HSI was tipped off to Li's operation by a software vendor, and the agency's investigation resulted in the notification of cracked software to several other vendors, Kelleghan said. Some of the software vendors "had no clue their software was getting cracked," he said.
The investigation may lead some software vendors to reexamine their anticopying security, Kelleghan said.
The DOJ had sought a three-year prison sentence for Best. Prosecutors argued that Best encouraged Li and the Russian hacker to crack copies of software for him.
Best held a secret U.S. government security clearance, prosecutors wrote in a sentencing document.
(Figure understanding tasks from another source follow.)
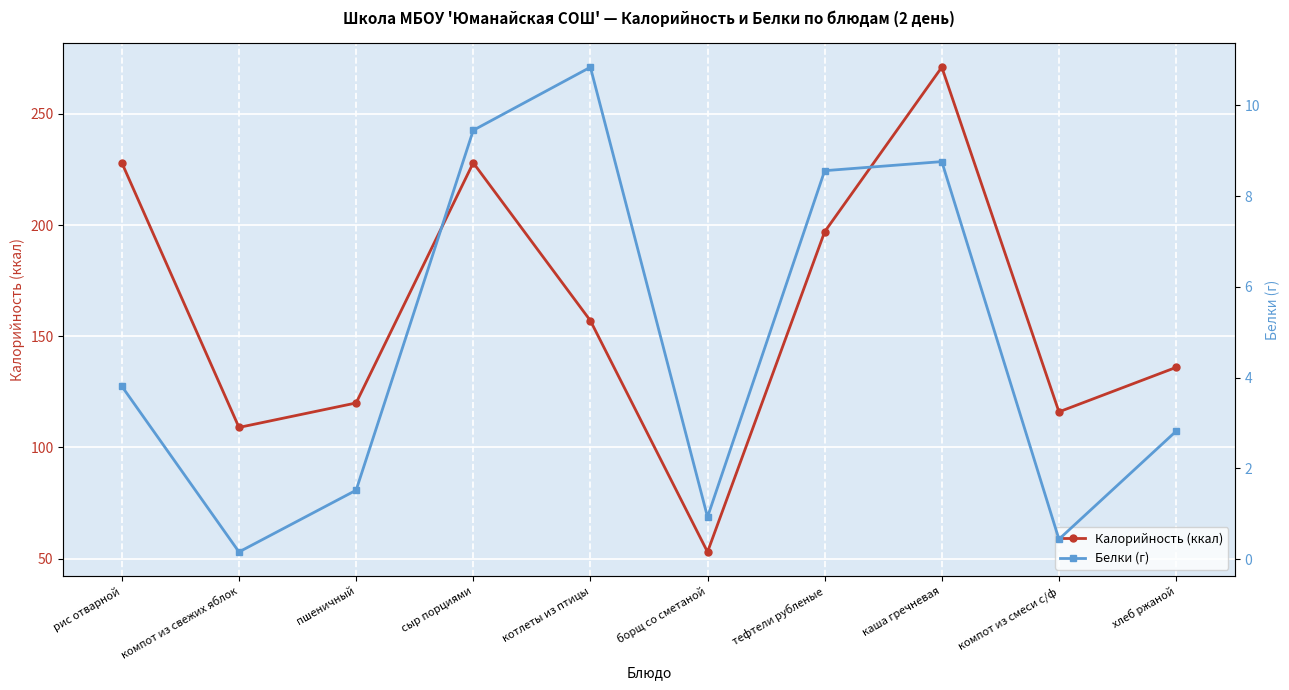

True or false: Белки (г) and Калорийность (ккал) cross at least once.

False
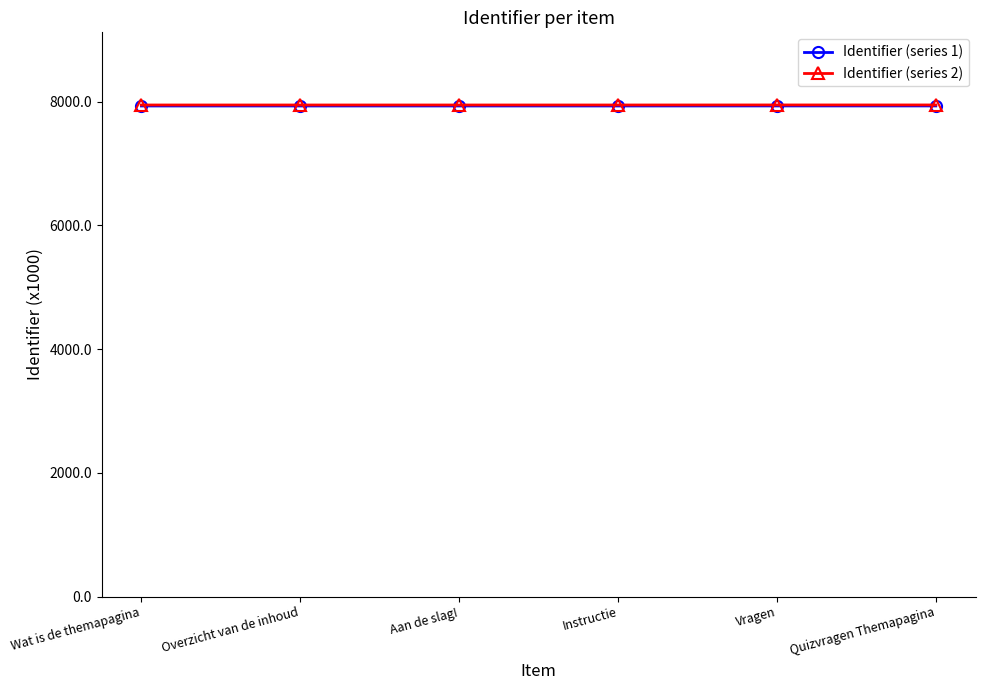

What is the label of the 1st point from the right?

Quizvragen Themapagina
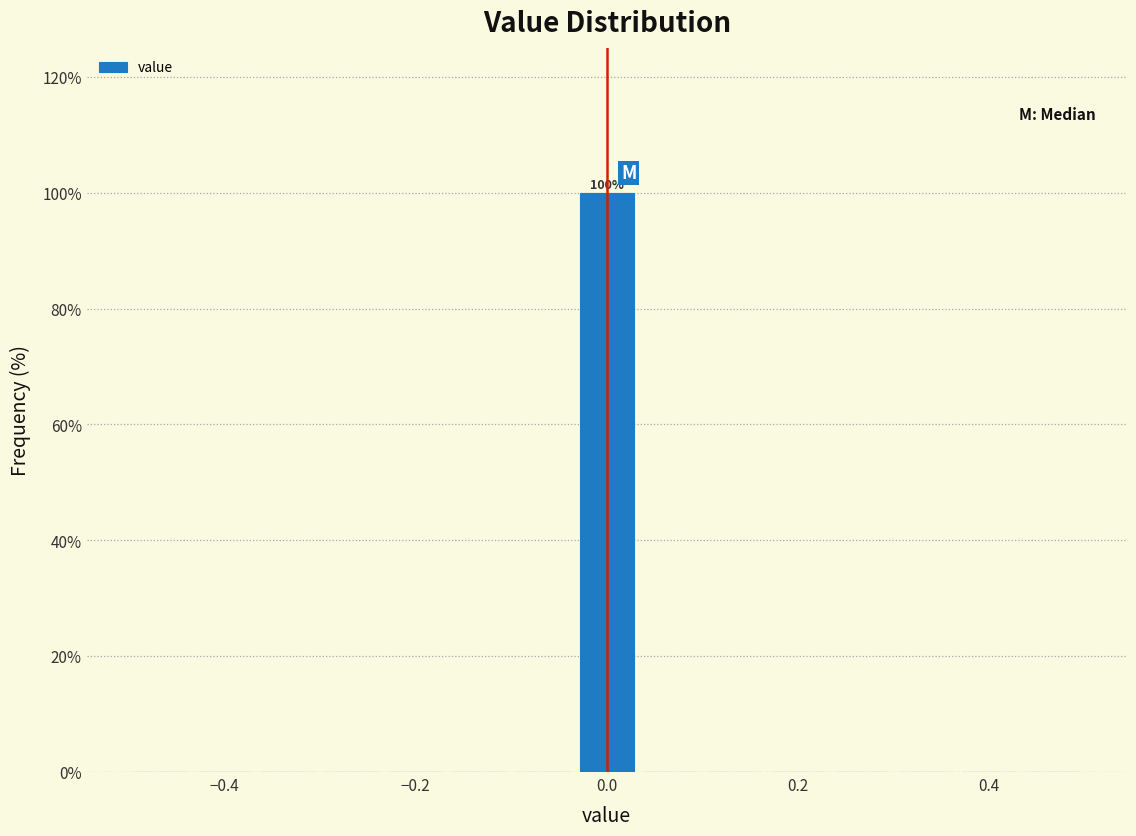

Around what value on the x-axis is the tallest bar? Give the approximate position of its centre, as read against the axis.

0.00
Best "became the very epitome of a compromised individual known to those who posed an international threat to the United States," prosecutors wrote.
Best's lawyer, Edmund Lyons, argued that criminal copyright sentences were typically much shorter than the DOJ requested, with recent sentences averaging less than a year. Lyons wasn't immediately available for comment Monday.
The HSI investigation found that between April 2008 and June 2011, Li sold about 550 pirated software titles to about 325 customers located in more than 25 states and more than 60 foreign countries. The software, from about 200 vendors, had a retail value of more than $100 million, the DOJ said.
Between January 2010 and June 2011, undercover agents made a series of purchases of pirated software from Crack99.com. Undercover agents met Li in Saipan in June 2011. Li had agreed to travel from China to Saipan to deliver pirated software, design packaging, and 20 gigabytes of proprietary data obtained from the server of a U.S. software company to undercover agents posing as U.S. businessmen. Agents arrested Li during a meeting in Saipan.
Li is scheduled to be sentenced on May 3.